The above conversation between Peter J and jwinch2 is interesting, although I wonder if we can compare the recovery of patrimony of the autonomous ritual churches with that of the Latin church. I’m very sympathetic with Eastern churches’ struggles to reclaim their patrimony. As a Latin Catholic, I’d be much less comfortable with a similar endeavor unless the following were fully recognized:
- The Latin tradition was never solely ‘Latin’ It has never sought to preserve only the traditions of its own church. It’s no accident that so many Doctors of the Church wrote in Greek, or even Syriac, nor is it an accident that a Latin (St. Jerome) would coin the phrase ‘veritas hebraica’.
- The Latin church has always been ‘multicultural’: The patristic cultures of Rome and Northern Africa differed greatly, but were mutually enriching. The Franks soon followed. As is well known, the Latin church has been enculturated in staggeringly different contexts, from Mexico to Vietnam.
- The dominant Latin theological school is eclectic: The Ressourcement theological movement, best represented by the journal Communio and its chief thinkers, Henri de Lubac and Hans urs von Balthasar, draw from Catholic, Orthodox, and Protestant thinkers, from contemporary philosophy, and from world literature.
To be clear, I do love specifically ‘Latin’ devotions, especially Gregorian chant and Ambrosian hymns, the Liber Usualis, Adoration of the Blessed Sacrament, the rosary, Benediction, all sorts of processions, the sacred music of the renaissance, statues, Florentine art, etc.

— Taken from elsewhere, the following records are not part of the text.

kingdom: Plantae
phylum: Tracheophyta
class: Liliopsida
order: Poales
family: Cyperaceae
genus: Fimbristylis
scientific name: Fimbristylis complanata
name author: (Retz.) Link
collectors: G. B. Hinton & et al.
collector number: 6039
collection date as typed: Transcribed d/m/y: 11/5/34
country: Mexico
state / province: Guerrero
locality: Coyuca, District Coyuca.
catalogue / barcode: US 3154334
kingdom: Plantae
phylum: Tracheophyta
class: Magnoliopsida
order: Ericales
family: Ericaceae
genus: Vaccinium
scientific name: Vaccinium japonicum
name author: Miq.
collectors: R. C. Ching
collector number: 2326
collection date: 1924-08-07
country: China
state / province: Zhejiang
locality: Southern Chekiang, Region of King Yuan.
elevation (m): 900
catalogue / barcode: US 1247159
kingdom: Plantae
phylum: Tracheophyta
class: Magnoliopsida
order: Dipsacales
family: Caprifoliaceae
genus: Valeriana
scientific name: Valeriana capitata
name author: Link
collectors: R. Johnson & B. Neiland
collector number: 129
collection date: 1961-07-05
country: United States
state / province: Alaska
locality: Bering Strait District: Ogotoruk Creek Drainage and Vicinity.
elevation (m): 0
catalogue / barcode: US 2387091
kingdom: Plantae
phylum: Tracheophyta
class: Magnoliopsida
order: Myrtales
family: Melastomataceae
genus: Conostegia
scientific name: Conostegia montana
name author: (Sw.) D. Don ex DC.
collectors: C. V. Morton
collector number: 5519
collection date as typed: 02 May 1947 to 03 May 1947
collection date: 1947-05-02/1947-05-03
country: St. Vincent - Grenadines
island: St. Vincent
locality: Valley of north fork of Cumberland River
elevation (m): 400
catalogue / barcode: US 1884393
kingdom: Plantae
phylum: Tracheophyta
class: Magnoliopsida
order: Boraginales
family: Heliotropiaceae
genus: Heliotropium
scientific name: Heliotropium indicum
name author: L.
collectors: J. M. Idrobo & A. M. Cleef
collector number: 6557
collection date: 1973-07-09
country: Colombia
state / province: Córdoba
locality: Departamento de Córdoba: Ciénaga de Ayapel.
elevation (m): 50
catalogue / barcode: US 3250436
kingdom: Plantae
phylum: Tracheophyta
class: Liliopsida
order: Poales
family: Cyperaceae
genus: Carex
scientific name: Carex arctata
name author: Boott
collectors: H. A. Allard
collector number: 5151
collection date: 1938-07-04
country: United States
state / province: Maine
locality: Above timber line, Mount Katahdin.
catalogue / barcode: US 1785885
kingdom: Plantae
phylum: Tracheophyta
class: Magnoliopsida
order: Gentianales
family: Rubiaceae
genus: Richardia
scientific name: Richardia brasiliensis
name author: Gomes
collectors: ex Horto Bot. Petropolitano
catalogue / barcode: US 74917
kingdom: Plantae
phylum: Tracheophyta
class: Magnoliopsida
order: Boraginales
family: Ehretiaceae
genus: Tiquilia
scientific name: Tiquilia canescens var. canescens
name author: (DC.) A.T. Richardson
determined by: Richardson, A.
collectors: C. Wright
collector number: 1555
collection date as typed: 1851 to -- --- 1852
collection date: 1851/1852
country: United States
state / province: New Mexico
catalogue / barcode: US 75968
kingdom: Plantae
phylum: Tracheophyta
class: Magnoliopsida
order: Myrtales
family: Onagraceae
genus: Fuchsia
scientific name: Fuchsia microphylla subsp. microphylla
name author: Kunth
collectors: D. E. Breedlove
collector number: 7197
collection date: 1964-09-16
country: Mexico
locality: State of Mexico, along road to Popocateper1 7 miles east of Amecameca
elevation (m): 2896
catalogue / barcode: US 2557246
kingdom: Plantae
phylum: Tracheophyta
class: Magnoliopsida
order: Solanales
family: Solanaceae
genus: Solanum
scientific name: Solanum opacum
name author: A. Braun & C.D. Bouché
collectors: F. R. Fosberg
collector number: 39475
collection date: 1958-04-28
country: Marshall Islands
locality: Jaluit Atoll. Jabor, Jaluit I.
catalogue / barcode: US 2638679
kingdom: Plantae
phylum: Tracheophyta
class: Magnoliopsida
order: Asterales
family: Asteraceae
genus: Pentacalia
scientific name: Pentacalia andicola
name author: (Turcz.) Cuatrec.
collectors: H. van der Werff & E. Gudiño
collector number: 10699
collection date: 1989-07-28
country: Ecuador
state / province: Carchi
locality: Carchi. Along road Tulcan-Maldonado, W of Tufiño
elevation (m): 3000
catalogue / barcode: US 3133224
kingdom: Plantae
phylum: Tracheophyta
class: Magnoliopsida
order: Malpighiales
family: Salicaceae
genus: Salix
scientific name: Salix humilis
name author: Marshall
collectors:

But, in calling for the Latin church to recover her patrimony, I have to ask: which patrimony. The austere simplicity of the 12th c. Cistercians? The mystical Thomism of the 13th c. Rhineland mystics? Scholasticism? The counter-reformation? The 16th c. Spanish Carmelite spirituality? Pre-reformation English ‘creeping to the cross’ devotion? Mexican devotion to Mary?
When I hear Latins call for a ‘return to the tradition’, I tend to imagine a pining for the 1950s Tridentine mass. Which is fine, as long as it’s not a truncation of the authentic diversity within the Latin tradition.